• [Assignment] Read through the listing below and return only the lines containing "airlines".
*** Dataset records ***
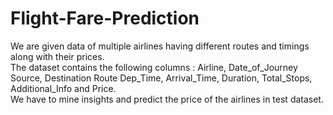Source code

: # Flight-Fare-Prediction

We are given data of multiple airlines having different routes and timings along with their prices.<br>
The dataset contains the following columns : Airline, Date_of_Journey Source, Destination Route Dep_Time, Arrival_Time, Duration, Total_Stops, Additional_Info and Price.<br>
We have to mine insights and predict the price of the airlines in test dataset.
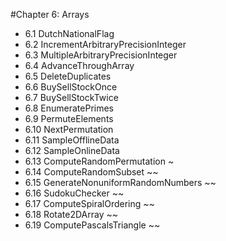 #Chapter 6: Arrays  

* 6.1 DutchNationalFlag
* 6.2 IncrementArbitraryPrecisionInteger
* 6.3 MultipleArbitraryPrecisionInteger
* 6.4 AdvanceThroughArray
* 6.5 DeleteDuplicates
* 6.6 BuySellStockOnce
* 6.7 BuySellStockTwice
* 6.8 EnumeratePrimes
* 6.9 PermuteElements
* 6.10 NextPermutation
* 6.11 SampleOfflineData
* 6.12 SampleOnlineData
* 6.13 ComputeRandomPermutation ~
* 6.14 ComputeRandomSubset ~~
* 6.15 GenerateNonuniformRandomNumbers ~~
* 6.16 SudokuChecker ~~
* 6.17 ComputeSpiralOrdering ~~
* 6.18 Rotate2DArray ~~
* 6.19 ComputePascalsTriangle ~~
*** End of Dataset records ***
• [Exercise output]
We are given data of multiple airlines having different routes and timings along with their prices.<br>
We have to mine insights and predict the price of the airlines in test dataset.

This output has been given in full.